PAGE EXCERPT:
Most of the Indian languages are deep and rich. Except in certain neglected areas, even a most gifted person will not have much to contribute to them in a real way. But even the richest language needs constant airing and ventilating. This the great Tagore did for the Bengali language. He also saved it from a certain rigidity, pedantry and pompousness that had temporarily overtaken it. He brought to the doors of the common man the beauty and cadence of the Begali language as developed by Bauls and Vaishnava saints and singers.
Gandhi was no litterateur in the accepted sense of the term but he had brought with him the offerings of a pure heart that are most acceptable to Sarasvati, the Goddess of Speech. He brought with him the homage of a life of sacrifice, the homage of a true, sincere seeking. This is the fare on which Gods in the soul live and thrive. Therefore, words revealed more to Gandhi and he contributed more to them.
This point needs making because we think erroneously that a language lives by its grammarians, pen-pushers, journalists, writers and poets in the ordinary sense. No. A language lives through its men of truth, vision, seeking and austerity even though they may not write a single sentence or compose a single line.
Chandidas and Tulasidas revealed new worlds of love, devotion and purity. Words in them shine with light and throb with life. They move a reader, melt him, transport him, awaken him, purify him, exalt him, remake him.

TASKS AND EXERCISES:
a) In the passage on Indian languages, what did Tagore save the Bengali language from?
b) Carry the passage on Indian languages forward from its final sentence.
The data that follows comes from a separate source and is unrelated to the passage.

DATA SHOWN:
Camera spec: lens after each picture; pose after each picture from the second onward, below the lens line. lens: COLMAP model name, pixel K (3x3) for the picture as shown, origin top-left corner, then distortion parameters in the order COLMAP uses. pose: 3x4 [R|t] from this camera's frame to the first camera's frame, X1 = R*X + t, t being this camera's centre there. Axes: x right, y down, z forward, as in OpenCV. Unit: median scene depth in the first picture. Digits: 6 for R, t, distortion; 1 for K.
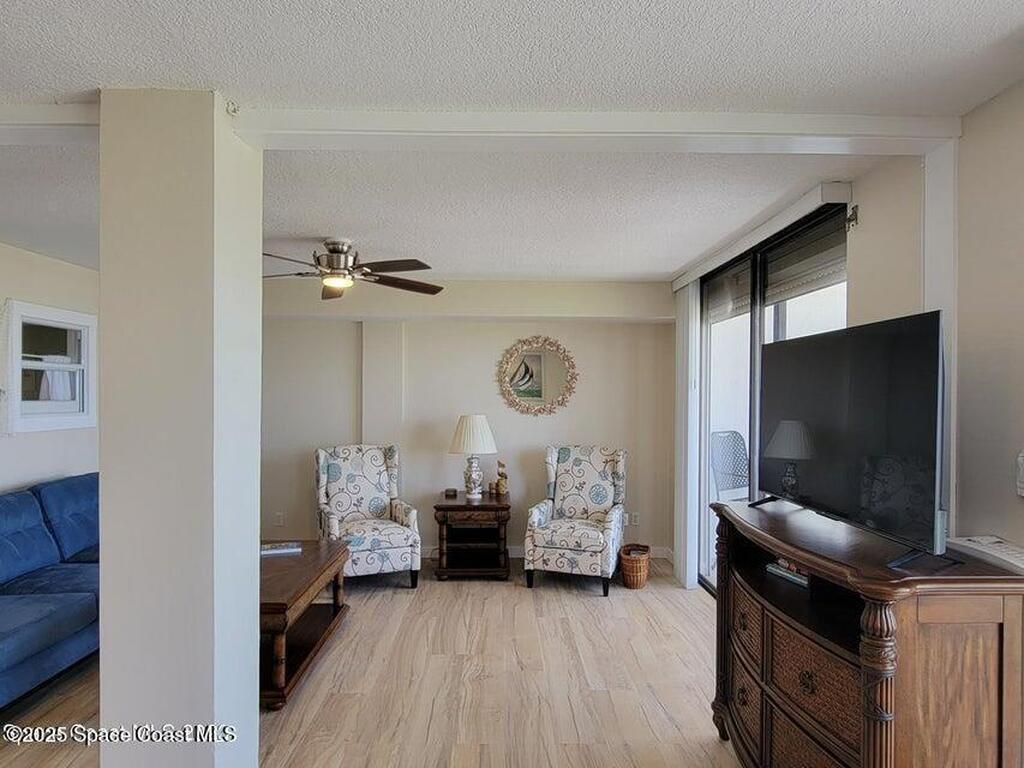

ANSWERS TO THE EXERCISES:
a) A certain rigidity, pedantry and pompousness that had temporarily overtaken it.

b)
In Vyasa, the language became deep like the ocean. He released all the imprisoned splendour of all the words in all the languages as it were and in him they touch the highest they are capable of. They inhabit a celestial region and are bathed in light and express their inherent sublimity. They vibrate with an inner compelling power. In him, they become revelatory, veritable mantras. To read the Mahabharata is an act of deep meditation.
We now come to the next question: How to unlock the higher meanings?
The answer is already implied in the foregoing discussion. If higher meanings reside in the deeper layers of the mind, then they can be revealed by invoking those layers. This can be done by cultivating purity, dedication and aspiration.
“The wise reach the path of Speech by Sacrifice,” declare the Vedas.9 What is this path of sacrifice? This is the path of ado- ration, worship, holiness, self-giving, universality, wisdom, the path of the shedding of the lower life and its impulses.
A language is divine in origin. But it has been debased. Words have been used in the context of ambition, vulgarity, sensuality, egoistic self-aggrandizement. As a result they have picked up lower associations and connotations. These exert a downward pull and it becomes difficult to break away from their orbit. The words tend to lose their higher rhythm, resonance and vibrations. They fail to convey the larger message they carry. Therefore, words that are filled with a grand inner eloquence become spiritually dumb. But they can be restored to their original status by a life of purity, truth and wisdom.
A word conceals its meanings and powers within, hidden behind many outer coverings. Remove the wrappings; remove the husk and find the golden corn within. As the word is made pure, as it penetrates its outer sheaths, as it is shorn of its images, noises and echoes, it merges into thought and thought merges into silence. And what the word initially concealed, it begins to reveal. It becomes revelatory.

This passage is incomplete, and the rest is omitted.